(Stored data entries)
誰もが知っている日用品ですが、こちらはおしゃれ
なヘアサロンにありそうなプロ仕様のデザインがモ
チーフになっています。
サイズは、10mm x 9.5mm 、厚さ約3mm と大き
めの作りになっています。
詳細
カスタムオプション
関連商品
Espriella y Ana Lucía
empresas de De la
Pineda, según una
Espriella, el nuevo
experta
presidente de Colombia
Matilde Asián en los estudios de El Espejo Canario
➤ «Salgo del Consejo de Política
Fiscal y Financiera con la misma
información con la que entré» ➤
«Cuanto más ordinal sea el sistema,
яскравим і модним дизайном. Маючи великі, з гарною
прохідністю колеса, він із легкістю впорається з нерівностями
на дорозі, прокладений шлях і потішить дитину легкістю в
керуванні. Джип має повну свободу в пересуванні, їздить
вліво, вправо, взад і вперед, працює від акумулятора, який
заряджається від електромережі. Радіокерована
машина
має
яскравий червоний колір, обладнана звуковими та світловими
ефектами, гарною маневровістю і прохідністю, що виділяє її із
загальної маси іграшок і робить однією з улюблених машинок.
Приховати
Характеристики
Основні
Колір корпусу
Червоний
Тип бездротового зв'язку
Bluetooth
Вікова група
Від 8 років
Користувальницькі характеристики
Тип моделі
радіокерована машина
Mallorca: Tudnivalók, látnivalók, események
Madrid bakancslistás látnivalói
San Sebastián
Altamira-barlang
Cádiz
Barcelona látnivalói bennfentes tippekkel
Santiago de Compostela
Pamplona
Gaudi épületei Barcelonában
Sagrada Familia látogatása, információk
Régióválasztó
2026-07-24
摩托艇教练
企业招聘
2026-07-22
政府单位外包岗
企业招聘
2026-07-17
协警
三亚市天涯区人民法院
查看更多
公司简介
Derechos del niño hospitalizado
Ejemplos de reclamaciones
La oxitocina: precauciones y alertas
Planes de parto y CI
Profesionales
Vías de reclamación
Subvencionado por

### Aim of the task
An exact copy of the lines from the one with "Gaudi épületei Barcelonában" to the final line of the entries is all that the answer should hold.

### Expected output
Gaudi épületei Barcelonában
Sagrada Familia látogatása, információk
Régióválasztó
2026-07-24
摩托艇教练
企业招聘
2026-07-22
政府单位外包岗
企业招聘
2026-07-17
协警
三亚市天涯区人民法院
查看更多
公司简介
Derechos del niño hospitalizado
Ejemplos de reclamaciones
La oxitocina: precauciones y alertas
Planes de parto y CI
Profesionales
Vías de reclamación
Subvencionado por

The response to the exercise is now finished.